#### [HOW TO COMPLETE THIS TASK]
From the line containing "right back paw: (559, 407)" down to the last line of the records below, restate each line word for word and leave out the rest.

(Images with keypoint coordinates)
"""

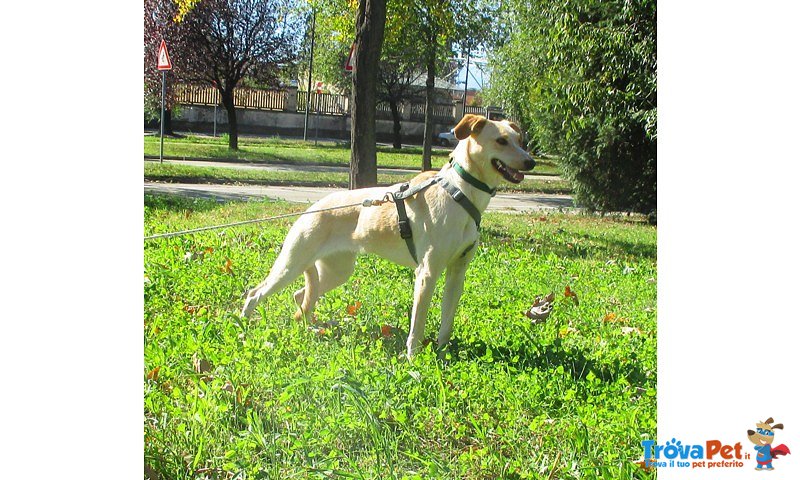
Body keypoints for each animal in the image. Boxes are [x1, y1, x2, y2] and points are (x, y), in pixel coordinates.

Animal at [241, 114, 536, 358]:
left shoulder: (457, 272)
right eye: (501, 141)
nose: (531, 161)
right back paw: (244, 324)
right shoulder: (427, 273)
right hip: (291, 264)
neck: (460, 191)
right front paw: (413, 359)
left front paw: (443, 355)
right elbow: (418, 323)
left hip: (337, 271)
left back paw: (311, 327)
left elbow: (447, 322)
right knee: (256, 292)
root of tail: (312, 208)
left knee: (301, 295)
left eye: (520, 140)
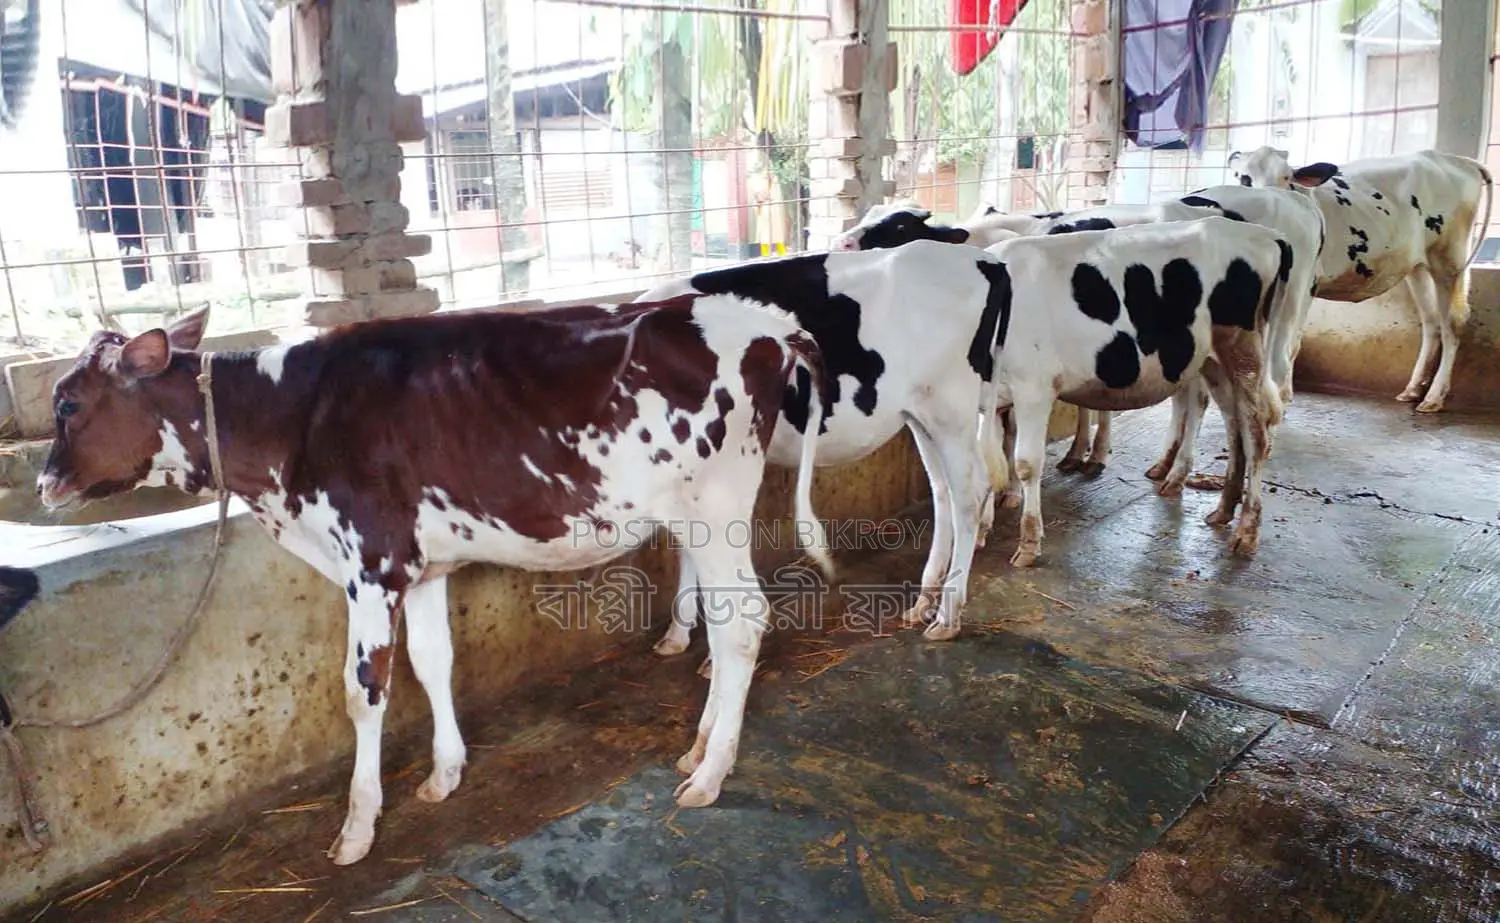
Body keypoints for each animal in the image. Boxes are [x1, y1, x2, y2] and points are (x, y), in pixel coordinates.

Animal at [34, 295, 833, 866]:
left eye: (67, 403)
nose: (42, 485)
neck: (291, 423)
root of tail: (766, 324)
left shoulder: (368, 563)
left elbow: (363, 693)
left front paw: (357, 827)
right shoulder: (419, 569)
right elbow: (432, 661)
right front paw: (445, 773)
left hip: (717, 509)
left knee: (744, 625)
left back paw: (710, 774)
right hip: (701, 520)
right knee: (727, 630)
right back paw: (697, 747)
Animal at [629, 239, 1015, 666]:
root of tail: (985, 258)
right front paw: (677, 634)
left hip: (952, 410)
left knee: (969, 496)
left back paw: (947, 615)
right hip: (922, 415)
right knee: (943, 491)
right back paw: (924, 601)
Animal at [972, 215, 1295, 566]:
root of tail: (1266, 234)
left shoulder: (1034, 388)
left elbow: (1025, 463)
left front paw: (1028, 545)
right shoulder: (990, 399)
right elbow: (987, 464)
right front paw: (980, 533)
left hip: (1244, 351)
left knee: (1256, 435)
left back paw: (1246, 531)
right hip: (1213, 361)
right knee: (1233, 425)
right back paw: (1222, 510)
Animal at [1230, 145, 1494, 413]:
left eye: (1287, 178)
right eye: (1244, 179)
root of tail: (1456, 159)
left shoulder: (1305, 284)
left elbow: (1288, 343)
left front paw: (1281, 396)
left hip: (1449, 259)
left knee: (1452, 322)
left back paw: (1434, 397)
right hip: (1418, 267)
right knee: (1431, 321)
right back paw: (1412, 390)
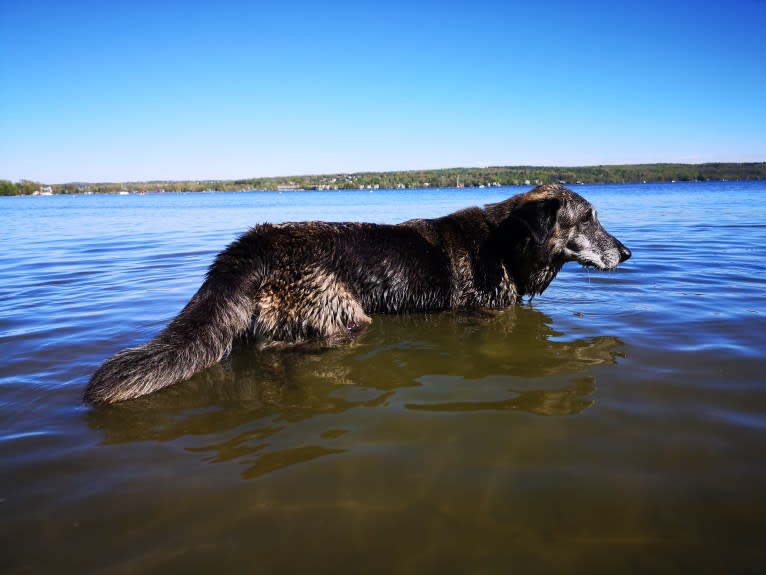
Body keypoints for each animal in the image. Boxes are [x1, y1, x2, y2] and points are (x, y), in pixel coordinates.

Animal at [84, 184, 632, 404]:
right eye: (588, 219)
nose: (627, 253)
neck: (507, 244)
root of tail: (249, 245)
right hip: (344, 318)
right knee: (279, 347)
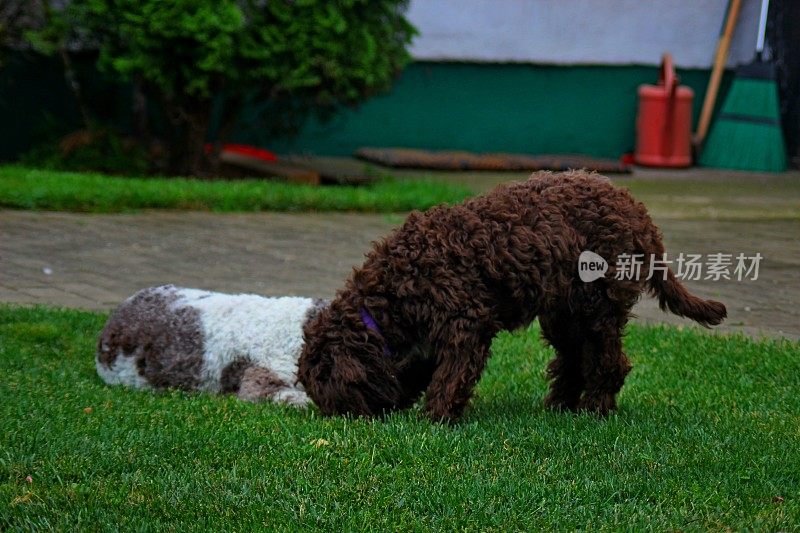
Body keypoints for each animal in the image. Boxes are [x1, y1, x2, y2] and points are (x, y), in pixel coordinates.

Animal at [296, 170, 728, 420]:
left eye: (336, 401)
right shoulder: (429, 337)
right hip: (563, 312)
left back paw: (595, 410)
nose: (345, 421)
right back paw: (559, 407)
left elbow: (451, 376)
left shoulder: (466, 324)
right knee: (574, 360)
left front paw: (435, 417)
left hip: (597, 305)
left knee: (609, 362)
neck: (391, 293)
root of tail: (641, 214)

"""

#### [EXERCISE SOLUTION]
right back paw: (559, 407)
left elbow: (451, 376)
left shoulder: (466, 324)
right knee: (574, 360)
left front paw: (435, 417)
left hip: (597, 305)
left knee: (609, 362)
neck: (391, 293)
root of tail: (641, 214)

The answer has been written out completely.